Na zona rural do município de Vista Serrana, moradores têm observado um aumento significativo na aproximação de macacos em busca de alimentos deixados por pessoas. A escassez de chuva e a consequente redução de recursos naturais no habitat desses animais são apontadas como fatores que os forçam a se aventurar mais perto de propriedades humanas à procura de comida.
Em vídeos enviados a redação do Polêmica Patos, adultos e crianças deixam alimentos para os macacos, se aproximando de forma perigosa. Especialistas em vida selvagem e veterinários reforçam que a prática de alimentar animais silvestres, mesmo com boas intenções, pode alterar o comportamento natural dos animais e aumentar episódios de agressão, com riscos que vão muito além de simples ferimentos.
O alerta ganha ainda mais peso diante de um caso recente grave registrado na cidade de Campina Grande. No início de janeiro de 2026, um homem de 50 anos morreu com diagnóstico de raiva humana após ter sido mordido por um sagui no mês de setembro do ano anterior. O paciente não procurou atendimento médico imediatamente depois da mordida, e apenas meses depois, quando os primeiros sintomas da doença surgiram, buscou ajuda em um hospital. Apesar de receber cuidados intensivos, evoluiu para óbito em janeiro deste ano.
A raiva é uma doença viral grave que afeta o sistema nervoso central e é quase sempre fatal quando os sintomas se manifestam. A infecção ocorre pela transmissão do vírus presente na saliva de animais infectados através de mordidas, arranhões ou lambidas em pele ferida. No Brasil, embora o ciclo urbano da doença (por cães) tenha sido praticamente eliminado em muitas regiões, ainda há transmissão por animais silvestres e morcegos, o que representa um risco contínuopara populações rurais e urbanas.
Especialistas em saúde e zoonoses alertam para medidas importantes de prevenção:
- Nunca alimentar ou tentar domesticar animais silvestres; isso pode habituá-los à presença humana e aumentar a probabilidade de interação agressiva.

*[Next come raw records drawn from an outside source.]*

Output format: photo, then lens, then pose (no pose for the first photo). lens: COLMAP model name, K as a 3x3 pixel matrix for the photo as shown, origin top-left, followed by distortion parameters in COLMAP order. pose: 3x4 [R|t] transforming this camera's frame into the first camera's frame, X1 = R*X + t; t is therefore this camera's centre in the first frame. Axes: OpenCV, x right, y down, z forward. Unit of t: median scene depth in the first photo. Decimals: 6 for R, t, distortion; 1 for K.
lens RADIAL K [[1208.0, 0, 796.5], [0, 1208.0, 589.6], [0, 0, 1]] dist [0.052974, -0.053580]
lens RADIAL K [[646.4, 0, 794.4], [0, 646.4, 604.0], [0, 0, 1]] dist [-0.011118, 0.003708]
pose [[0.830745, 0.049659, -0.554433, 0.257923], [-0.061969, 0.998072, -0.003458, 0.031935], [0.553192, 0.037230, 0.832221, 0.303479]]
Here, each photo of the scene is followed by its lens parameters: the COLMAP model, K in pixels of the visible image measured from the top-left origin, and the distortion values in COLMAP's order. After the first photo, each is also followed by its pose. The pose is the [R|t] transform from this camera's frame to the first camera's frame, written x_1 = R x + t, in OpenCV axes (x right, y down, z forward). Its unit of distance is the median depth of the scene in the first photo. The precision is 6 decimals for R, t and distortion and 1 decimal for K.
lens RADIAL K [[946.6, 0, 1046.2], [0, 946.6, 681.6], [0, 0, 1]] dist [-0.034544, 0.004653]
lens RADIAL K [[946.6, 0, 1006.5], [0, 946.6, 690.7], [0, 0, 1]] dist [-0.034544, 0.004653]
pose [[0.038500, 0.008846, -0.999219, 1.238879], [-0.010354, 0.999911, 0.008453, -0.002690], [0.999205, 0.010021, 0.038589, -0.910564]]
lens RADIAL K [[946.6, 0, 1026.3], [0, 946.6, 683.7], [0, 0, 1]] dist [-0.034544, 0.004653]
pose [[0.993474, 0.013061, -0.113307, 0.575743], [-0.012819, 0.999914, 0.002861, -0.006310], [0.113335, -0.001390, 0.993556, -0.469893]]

- Evitar aproximação ou contato direto com macacos e outros animais que se aproximem de áreas residenciais.
- Em caso de mordida ou arranhadura por animal selvagem, lavar o ferimento imediatamente com água e sabão e procurar atendimento médico sem demora, mesmo na ausência de sintomas.
- Informar os serviços de saúde sobre o incidente para que sejam avaliadas a necessidade de profilaxia antirrábica(vacina e, quando indicado, soro antirrábico).
A situação em Vista Serrana destaca a importância de políticas de manejo e educação ambiental que reforcem a convivência segura entre humanos e fauna local, especialmente em contextos de alteração climática e degradação de habitat. Agir preventivamente pode significar evitar consequências trágicas como o caso observado em Campina Grande, onde a falta de assistência imediata após a mordida foi um fator determinante para o desfecho fatal.